When you've been on a programme called 'An Idiot Abroad' job offers aren't exactly flying in.
I drive a car, like an adult. Not brilliantly. I'm not great.
People say if bees die out, the world would end, apparently. Now, I don't know if that's true, if that's some bee enthusiast who managed to write a good document, and people believe this.
To be honest, marriage doesn't scare me and that, it's just once you've been together for so long, if you haven't got any kids it's just a big expensive day out for everyone else to enjoy, isn't it?

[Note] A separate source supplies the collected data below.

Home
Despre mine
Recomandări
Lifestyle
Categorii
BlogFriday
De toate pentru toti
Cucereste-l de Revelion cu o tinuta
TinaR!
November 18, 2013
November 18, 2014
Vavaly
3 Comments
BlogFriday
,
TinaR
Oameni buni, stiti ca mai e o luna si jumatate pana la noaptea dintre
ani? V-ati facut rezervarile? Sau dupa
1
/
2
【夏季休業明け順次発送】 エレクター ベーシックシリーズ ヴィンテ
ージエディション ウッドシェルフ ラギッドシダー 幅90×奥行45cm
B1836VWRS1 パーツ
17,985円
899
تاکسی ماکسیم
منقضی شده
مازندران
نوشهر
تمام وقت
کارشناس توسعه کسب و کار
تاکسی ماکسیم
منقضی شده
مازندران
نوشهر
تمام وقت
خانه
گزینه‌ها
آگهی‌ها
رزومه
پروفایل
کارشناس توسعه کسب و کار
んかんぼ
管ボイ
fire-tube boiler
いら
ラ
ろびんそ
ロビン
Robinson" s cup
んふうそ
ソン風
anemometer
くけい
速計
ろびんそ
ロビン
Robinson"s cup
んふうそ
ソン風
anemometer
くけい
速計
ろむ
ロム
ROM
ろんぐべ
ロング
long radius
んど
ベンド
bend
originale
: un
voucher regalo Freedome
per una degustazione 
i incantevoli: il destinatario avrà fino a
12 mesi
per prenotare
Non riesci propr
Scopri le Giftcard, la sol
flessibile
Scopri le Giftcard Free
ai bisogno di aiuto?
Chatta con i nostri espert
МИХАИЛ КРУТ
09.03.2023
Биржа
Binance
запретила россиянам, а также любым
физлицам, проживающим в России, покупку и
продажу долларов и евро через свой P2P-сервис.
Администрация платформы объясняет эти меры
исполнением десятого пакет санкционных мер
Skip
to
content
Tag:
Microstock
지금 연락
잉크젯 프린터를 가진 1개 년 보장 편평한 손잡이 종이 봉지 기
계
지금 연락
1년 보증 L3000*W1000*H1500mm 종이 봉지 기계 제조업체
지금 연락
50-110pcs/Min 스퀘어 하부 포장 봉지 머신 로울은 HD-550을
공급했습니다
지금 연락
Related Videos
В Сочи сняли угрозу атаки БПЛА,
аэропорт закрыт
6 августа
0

I've got loads of nieces and nephews.
I'd say the best is when I was in Africa, I saw a hippo in a house. Someone had a pet hippo. And they're meant to be one of the most dangerous animals on the planet, and they had one that was sort of just wandering in and out of their house, just sort of roaming about.
I had a bad experience doing public speaking at school. I had to talk about a pen for five minutes and it was really hard work. I couldn't wait to get off the stage.
At the end of the day, teachers aren't going to mess about trying to make me into an Einstein, 'cause it was never gonna happen. We can't all be brainy, can we? That's just the way the world is.
People who live in a glass house have to answer the door.
I'm not a proper traveler. I don't like to be challenged or have too much of a change and prefer a week away just to relax.
People eat duck and you think, well, we've got loads of chickens, leave the ducks alone!
Everyone is living for everyone else now. They're doing stuff so they can tell other people about it. I don't get all that social media stuff, I've always got other things I want to do - odd jobs around the house. No one wants to hear about that.
We'll all die out eventually. Humans will be gone. And all I'm saying is, when people worry about polar bears disappearing or whatever, it's like, 'Well that's life, things will come and go, we'll find new species.'
Sometimes you can know too much. A lot of brainy people like Stephen Fry are quite depressive.
You know, when you're a producer, you're a bit of a lackey. You're just making cups of tea and making sure they've got newspaper, stuff like that.
You can only live to be so old, then you gotta let go.
It's not a joke: I really do like being at home.
I don't know any Londoners 'cos I'm from Manchester.
I am into nature and seeing whales. I went whale-watching, and I was really looking forward to that, but when you see it on TV and you see other programs do it, you're seeing close-ups of these massive creatures, and the music that's added gives you a certain feeling.
I don't really go out at night in terms of noisy, busy places; I prefer more of a quiet corner somewhere.
I've never worried about life's big questions.
I'm not invited to any exciting parties and my life hasn't really changed.
I just sort of go along and say what I think -and that's all you can do in life, really.